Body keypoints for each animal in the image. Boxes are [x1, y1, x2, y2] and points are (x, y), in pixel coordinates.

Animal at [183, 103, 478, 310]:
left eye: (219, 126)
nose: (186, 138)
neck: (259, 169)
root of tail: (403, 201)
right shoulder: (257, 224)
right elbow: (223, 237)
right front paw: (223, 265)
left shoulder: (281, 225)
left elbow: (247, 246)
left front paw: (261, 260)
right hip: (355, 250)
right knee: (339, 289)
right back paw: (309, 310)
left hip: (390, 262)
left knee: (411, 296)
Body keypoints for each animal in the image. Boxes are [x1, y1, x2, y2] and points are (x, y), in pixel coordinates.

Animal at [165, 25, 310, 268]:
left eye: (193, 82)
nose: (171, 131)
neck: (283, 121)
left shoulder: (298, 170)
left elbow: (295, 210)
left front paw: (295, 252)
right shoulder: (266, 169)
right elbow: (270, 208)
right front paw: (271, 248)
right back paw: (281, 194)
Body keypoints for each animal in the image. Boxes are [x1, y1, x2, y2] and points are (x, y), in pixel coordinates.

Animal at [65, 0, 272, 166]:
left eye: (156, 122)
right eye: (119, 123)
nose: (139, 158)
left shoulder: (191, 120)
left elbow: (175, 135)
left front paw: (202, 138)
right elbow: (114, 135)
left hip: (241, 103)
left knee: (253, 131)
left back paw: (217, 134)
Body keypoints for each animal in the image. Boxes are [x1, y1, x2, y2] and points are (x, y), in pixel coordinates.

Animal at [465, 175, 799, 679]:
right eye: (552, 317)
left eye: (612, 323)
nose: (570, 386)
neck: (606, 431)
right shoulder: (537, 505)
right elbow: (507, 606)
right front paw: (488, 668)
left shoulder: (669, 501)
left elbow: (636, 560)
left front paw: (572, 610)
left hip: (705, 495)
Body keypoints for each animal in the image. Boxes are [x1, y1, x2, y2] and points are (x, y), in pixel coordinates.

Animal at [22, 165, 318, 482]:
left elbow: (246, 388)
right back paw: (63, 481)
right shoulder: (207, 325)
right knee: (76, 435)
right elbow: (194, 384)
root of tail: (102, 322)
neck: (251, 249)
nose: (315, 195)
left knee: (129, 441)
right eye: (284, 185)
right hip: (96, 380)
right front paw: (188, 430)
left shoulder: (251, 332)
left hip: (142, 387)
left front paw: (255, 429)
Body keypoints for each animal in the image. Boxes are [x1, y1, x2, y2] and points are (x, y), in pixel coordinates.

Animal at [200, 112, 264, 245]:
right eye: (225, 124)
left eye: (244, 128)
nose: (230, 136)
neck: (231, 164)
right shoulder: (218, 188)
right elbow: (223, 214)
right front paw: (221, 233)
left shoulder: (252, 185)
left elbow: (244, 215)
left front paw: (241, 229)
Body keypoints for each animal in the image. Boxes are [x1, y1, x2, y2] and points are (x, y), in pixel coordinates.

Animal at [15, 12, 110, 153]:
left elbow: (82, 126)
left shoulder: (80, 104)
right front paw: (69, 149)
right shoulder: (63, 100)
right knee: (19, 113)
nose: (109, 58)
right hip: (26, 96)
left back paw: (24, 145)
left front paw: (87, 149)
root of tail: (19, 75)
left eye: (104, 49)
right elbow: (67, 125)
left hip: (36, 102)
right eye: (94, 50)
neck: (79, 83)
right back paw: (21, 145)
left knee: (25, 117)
###
• [Exercise directions]: Nothing beyond the lines from the start of the entries through the line with "left knee: (411, 296)" should appear. Repeat those lines exactly, both ends included.

• [Solution]:
Body keypoints for each animal in the image. Boxes are [x1, y1, x2, y2] and points are (x, y), in pixel coordinates.

Animal at [183, 103, 478, 310]:
left eye: (219, 126)
nose: (186, 138)
neck: (259, 169)
root of tail: (403, 201)
right shoulder: (257, 224)
right elbow: (223, 237)
right front paw: (223, 265)
left shoulder: (281, 225)
left elbow: (247, 246)
left front paw: (261, 260)
right hip: (355, 250)
right knee: (339, 289)
right back paw: (309, 310)
left hip: (390, 262)
left knee: (411, 296)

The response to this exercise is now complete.